No dia de sua posse, o presidente Lula (PT) assinou um decreto para limitar o acesso a armas e munições no país, suspendendo a concessão de novos certificados de registro a CACs e anunciando a necessidade de recadastrar armas obtidas a partir de 2019. No dia 31 de janeiro, por meio do Ministério da Justiça, o governo definiu um prazo para esse recadastramento: até o próximo dia 2 de abril.

Todas as armas deverão ser recadastradas no sistema da Polícia Federal, o Sistema Nacional de Armas (Sinarm) – inclusive aquelas que pertencem a CACs e que, de acordo com o Estatuto do Desarmamento, deveriam ser registradas somente no Sistema de Gerenciamento Militar de Armas (Sigma), o banco de dados sobre armas do Exército brasileiro. Pela lei, somente as armas usadas para defesa patrimonial precisariam estar cadastradas no Sinarm, da PF.

“Essa determinação de recadastramento é absolutamente ilegal, porque contraria o Estatuto do Desarmamento, a lei 10.826, que prevê que armas de calibre permitido serão cadastradas no Sinarm e armas de calibre restrito serão cadastradas no Sigma”, critica o deputado federal Paulo Bilynskyj (PL-SP), autor de um dos projetos de lei que estão sendo protocolados contra a medida do governo.

O deputado federal Marcos Pollon (PL-MS), que coordena a Proarmas, principal associação pró-armamentismo do Brasil, diz que o cenário na classe é de “terra arrasada”. “A portaria que institui o recadastramento é completamente ilegal, porque o próprio Estatuto do Armamento estipula que a competência de fiscalizar isso é do Exército”, afirma. “Aqui no Legislativo, a gente tem tentado criar um bloco coeso de defesa dessas pautas para poder avançar nos PDLs, porque a gente sabe que é difícil você colocar um PDL contra um governo recém-eleito no começo de mandato.”

Além de Bilynskyj, deputados como Caroline de Toni (PL-SC), Pedro Lupion (PP-PR) e Ubiratan Sanderson (PL-RS) estão trabalhando em projetos de lei simultaneamente. Pollon acredita que essa estratégia é precipitada.

“Não tem o menor sentido. O ideal é ter calma. Por isso é que eu não apresentei nenhum. Em vez de ficar apresentando uma sequência de PDLs e PECs ou de qualquer outra coisa, eu estou tentando concatenar apoiadores. ‘Vou fazer uma sequência de mil projetos de lei e pronto…’ Não é assim que funciona a casa.

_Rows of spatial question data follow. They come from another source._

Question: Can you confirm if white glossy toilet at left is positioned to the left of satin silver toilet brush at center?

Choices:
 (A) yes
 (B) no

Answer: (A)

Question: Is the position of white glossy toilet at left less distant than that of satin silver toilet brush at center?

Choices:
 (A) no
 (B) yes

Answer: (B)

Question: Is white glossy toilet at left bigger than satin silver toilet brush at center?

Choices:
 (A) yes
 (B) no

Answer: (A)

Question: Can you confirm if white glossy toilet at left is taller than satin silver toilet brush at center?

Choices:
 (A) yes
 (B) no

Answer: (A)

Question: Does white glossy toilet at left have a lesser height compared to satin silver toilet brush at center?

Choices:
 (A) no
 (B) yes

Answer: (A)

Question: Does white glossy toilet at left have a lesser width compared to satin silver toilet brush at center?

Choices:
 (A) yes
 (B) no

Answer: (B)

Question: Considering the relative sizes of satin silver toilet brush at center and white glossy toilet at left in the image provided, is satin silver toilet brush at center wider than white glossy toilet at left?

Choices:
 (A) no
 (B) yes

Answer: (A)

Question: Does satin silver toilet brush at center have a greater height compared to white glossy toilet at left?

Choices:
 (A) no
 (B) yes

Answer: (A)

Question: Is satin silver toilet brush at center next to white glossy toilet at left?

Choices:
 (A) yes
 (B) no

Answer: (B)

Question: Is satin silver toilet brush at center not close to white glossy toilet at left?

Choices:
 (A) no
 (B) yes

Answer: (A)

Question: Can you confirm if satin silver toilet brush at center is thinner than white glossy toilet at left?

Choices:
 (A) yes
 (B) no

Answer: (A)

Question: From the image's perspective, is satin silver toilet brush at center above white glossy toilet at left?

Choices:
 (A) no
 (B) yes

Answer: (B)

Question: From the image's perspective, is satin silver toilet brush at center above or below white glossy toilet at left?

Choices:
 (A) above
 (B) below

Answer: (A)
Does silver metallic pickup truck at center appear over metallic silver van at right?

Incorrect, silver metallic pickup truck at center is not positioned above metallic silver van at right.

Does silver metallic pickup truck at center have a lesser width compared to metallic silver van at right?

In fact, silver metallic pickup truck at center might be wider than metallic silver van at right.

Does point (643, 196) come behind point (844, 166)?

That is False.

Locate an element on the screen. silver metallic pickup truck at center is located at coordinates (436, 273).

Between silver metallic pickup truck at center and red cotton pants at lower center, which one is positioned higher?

O eleitor fica feliz, mas atrapalha o desenvolvimento do trabalho”, diz Pollon.

Co-autora do projeto de Sanderson, a deputada federal Silvia Waiãpi (PL-AP) afirma que cada parlamentar pró-armas tem adotado uma linha de atuação, mas que “lá na frente, todos atuarão em conjunto”. “Nós lutamos pela igualdade de direitos, pelo direito de defesa, inclusive da nossa própria vida. No momento em que nós enfrentamos a tentativa de uma política pública de desencarceramento de meliantes, em que nós condenamos as nossas forças de segurança, em que tiramos a legitimidade da atuação dessas forças, em que colocamos a nossa população à mercê do crime organizado, a população de bem está se tornando refém da criminalidade. Não é a população brasileira que estamos protegendo (com a portaria do governo)”, comenta a deputada.

Parlamentares veem risco à segurança dos CACs no processo de recadastramento de armas

Outro temor dos parlamentares relacionado à medida do governo é quanto a possíveis atos violentos contra CACs que forem recadastrar suas armas.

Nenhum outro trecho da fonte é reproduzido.